Xenorye's Abyss
Ramblings of a man who's egotistical yet humble,
tired yet lively, hateful yet loving, unpleasant yet fun,
and most of all...
...awesome.

Hello...Is It Me You're Looking For?

By Ryan J. Schwimmer
***EDIT: Obviously I'm having problems with my new layout. I'll be working on that when I get home from work today. Sorry for the ugliness.***

So today was the big first day back at work. It was as awful as I expected it to be. I was telling Tiffany when she picked me up from work (yes, my car is still being dumb) that I think I realized today that I hate my job. And I know I exaggerate a lot and talk about how much I hate my job, but today I had the realization that I wasn't just joking about it anymore. I was previously at a point where I didn't much enjoy my job, but I still tolerated it and enjoyed aspects of it. Now, though, I just can't stand it at all. With the exception of very few people I can't stand anyone there, when almost anyone tries to talk to me I either completely ignore them or hate every minute they're speaking. Being at work now makes me honestly hate my life for that time. I don't really know what to do about it except look for another job that won't drive me crazy. Or at least possibly won't drive me crazy. So I guess I'll be doing that now. I don't think I'll be looking around endlessly until I find something, I think I'll just look around and wait for something to either jump out at me or find me outright.

Anywho, I spent all day with a Lionel Richie song stuck in my head. It's a horrible, terrible thing. Granted, it was a very cool version of the song by David Cook, but when you're sitting at work or at home all day going "I can see it in your eyes... I can see it in your smile," etc. it makes you a little insane. I also listened to Our Lady Peace for the first time in a long time (for an extended period of time at least, not just one song out of 50 or something). That was kinda cool. In case you don't know me at all, they really used to be one of my favorite bands. I was always listening to them, then they started sucking so I stopped listening even to their good older stuff after a while. But I guess it's been long enough now to where I can really appreciate the good stuff again.

I'm really tired now. I spent something like an hour trying to figure out how to get this template uploaded on my Blogger. My legs are starting to hurt which is when I really know that it's time for bed. Here's hoping tomorrow's better than today. Thanks for reading.

-Ryan J. Schwimmer
 

2 comments so far.

  1. Crashoverrun 5/28/2008 8:20 AM
    Yeah...man it sure does sound like you need to be looking for something else! I'll keep my ears/eyes open for stuff. Could josh pull some strings for you at Dell possibly? Check the daily oklahoman? Some ideas.

    I hear you on the hating work. I couldn't make it at my previous job. My new one is okay. Busy and challenging. Makes my day go fast most of the time. If I don't want to be at work, my dad might as well go fast. It's my evenings that I'm not fond of.
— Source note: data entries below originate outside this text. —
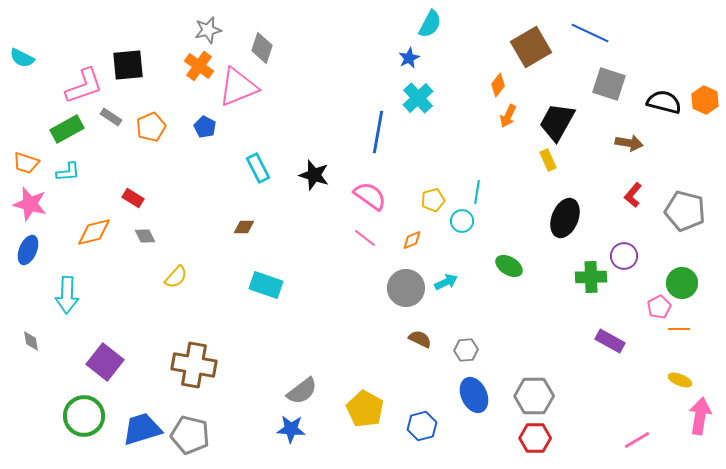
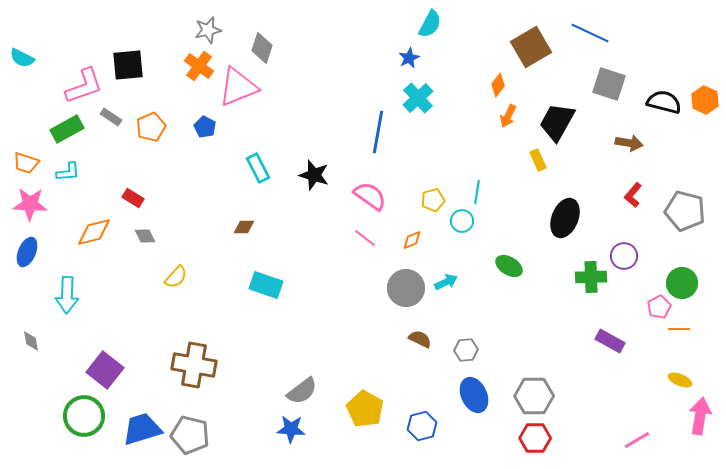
yellow rectangle at (548, 160): moved 10 px left
pink star at (30, 204): rotated 12 degrees counterclockwise
blue ellipse at (28, 250): moved 1 px left, 2 px down
purple square at (105, 362): moved 8 px down
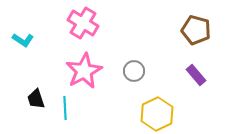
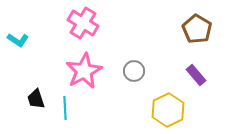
brown pentagon: moved 1 px right, 1 px up; rotated 16 degrees clockwise
cyan L-shape: moved 5 px left
yellow hexagon: moved 11 px right, 4 px up
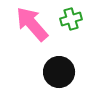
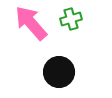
pink arrow: moved 1 px left, 1 px up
Nothing to do and they go by really quick.

    Well...hopefully my journal will be up soon?
  2. Adam 5/28/2008 6:59 PM
    hey, i hate my job too. i think that 80 percent of people hate going to work. maybe that is what makes it work. of course if my work was going to concerts and hanging out with my peeps all day i'd love it, but life is not even close to that perfect.

    by the way blake you are pretty and a cutie pie. keep on truckin buddy.